Did Hazō or anyone else ever bring up how it seems as if there could be a direct connection between the incipient collapse of the Seal holding back the Dragons and the appearance of someone with a bloodline marking him as the Heir to the Sage of Six Paths? My understanding is that these two events appears to be totally unprecedented. Recorded history is naturally extremely limited due to the apocalyptic nature of the setting, but I think we can safely assume that the awesome power of the Rinnegan and the destructive potential of anything sealed away by the Sage would still prove sufficient to leave an unmistakable historical impression. The absence of such an impression means that world has seen two events that had never before occurred over the countless millennium since the Sage was last active take place within what must have been at most a few decades. Doesn't it make more sense for there to be a connection than for this to be just an incredible coincidence?
If we assume that there is a connection between these two events than it seems as if we have an answer to why the Sage didn't take steps to prepare for the eventual collapse of his Seals. His plan would have been for his spiritual heir either restore the failing seals or gather a new group of powerful followers (as Pain did with Akatsuki) to find a way of implementing a more permanent solution. This plans seems like it would provide far more of a reliable solution to the eventual collapse of the Seals than relying on the accurate transmission of knowledge by a few clans. The only thing needed for this plan to work is for the Sage to have some means of transferring his knowledge and unique power into the distant future.

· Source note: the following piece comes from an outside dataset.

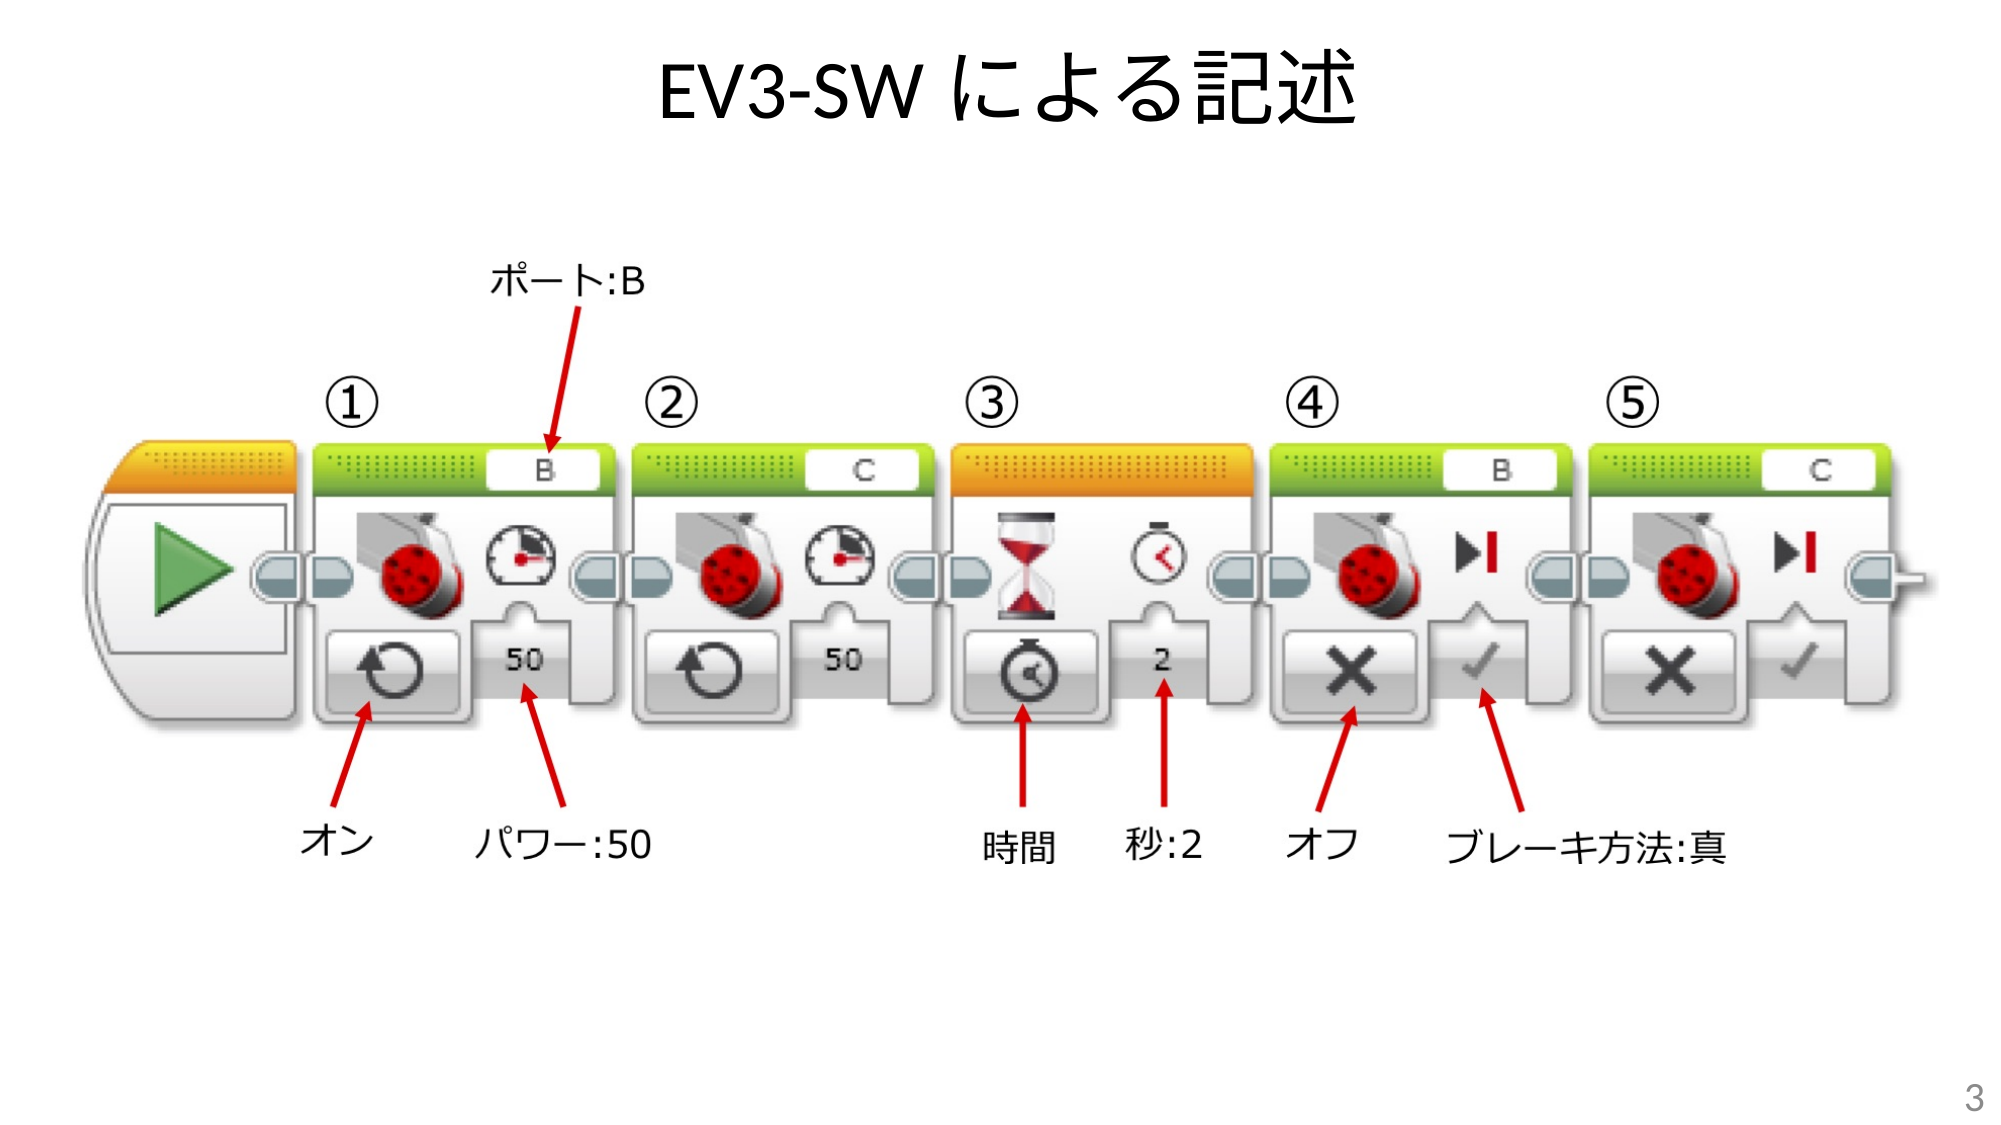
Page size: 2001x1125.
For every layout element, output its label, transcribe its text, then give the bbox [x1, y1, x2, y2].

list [69, 261, 1942, 864]
slide_number 3 [1881, 1065, 2000, 1125]
title EV3-SWによる記述 [55, 14, 1961, 157]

The failure states of such a plan are limited to some kind of error in the transfer process or the complete extermination of anyone who could serve as a potential heir. There are far more failure states in any plan that relies on people following his past instruction. Consider all the challenges that a clan would have to overcome to survive and maintain an intact culture for the thousands of years that would pass before they are needed. Even if we assume that there is some kind of Bloodline or Artifact mental influence that could keep the clans indefinitely focused on their intended purpose, there would still be the strong probability of them simply dying out due to the incredibly violent nature of the world.
For me as well, Pein was my frontrunner explanation for why the Great Seal started breaking, primarily his heckhuge bijuu-powered ritual at Nagi Island, but I've since soured on that idea since, to the best of our knowledge, the Great Seal showed problems before the Nagi Island ritual happened.

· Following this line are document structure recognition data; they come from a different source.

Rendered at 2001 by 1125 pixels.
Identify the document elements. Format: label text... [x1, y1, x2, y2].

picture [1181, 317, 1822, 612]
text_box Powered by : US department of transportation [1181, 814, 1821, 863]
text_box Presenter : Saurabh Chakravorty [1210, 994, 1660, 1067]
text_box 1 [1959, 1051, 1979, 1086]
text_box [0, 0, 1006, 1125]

Your take is a new spin on the idea though: Instead of the Great Seal breaking because of an action caused by Pein, Pein's Rinnegan manifesting because of the Great Seal starting to destabilize. It neatly explains how Pein might get his hands on the Rinnegan, but leaves little explanation for why the Great Seal went wrong other than the passage of time, which feels... I dunno.
It's always been the greatest coincidence of this setting that the quest started during Pein's time, when the Rinnegan was alive and something truly huge was in the works. This happenstance created a setting where 'heir of the Sage' Pein and 'fed inspiration by eldritch beings' Hazou coexisted at the same time, despite either one being a century-defining existence at the very least. Of course, OOC we know perfectly well why that happened, all the fun characters we know and love are in this timeframe as well and it just makes sense to start Hazou off around then, but IC you would have every right to look at Pein and Hazou happening at the same time and find yourself incredibly confused.
(This is perfectly fine: every story gets one free contrivance and that's in the story's premise. It's no grand coincidence that Naruto just so happens to follow the one ninja who turns out to be Ninja Jesus, nor should we be skeptical at the odds that the little muggle-raised Harry Potter turns out to be exceptional even by wizard standards. That we fled from Yagura's Mist as opposed to anywhen else is part of the premise of our story, not a strain on our credulity.)
Anyways, the thing about Hazou is that he's also going above and beyond in his own way. The other frontrunner explanation for the Great Seal failing was Hazou's proliferation of Skytowers to the Pangolins, leading to wide-scale and long-term seal use on the Seventh Path for perhaps the first time in millennia. This totally separate from Pein's also-once-in-a-millennia Rinnegan hax. If the question is what once-in-a-millennium-event the Great Seal is related to, both Hazou's seal proflieration and Pein's Rinnegan sound like plausible options to me.
(Of course, in the former case the line of causality goes from Hazou's actions to the Great Seal failing, while in the other case it's the reverse with the Great Seal failing leading to Pein's rise, but in each case we're left with exactly two once-in-a-millenium events: either Hazou and Pein or Hazou and the Great Seal)
But yeah, good thought with the idea that the Great Seal's failure caused Pein's rise! We'd then be back at square 1 for why the Great Seal started failing in the first place, but it'd explain the other big mystery of how Pein happened.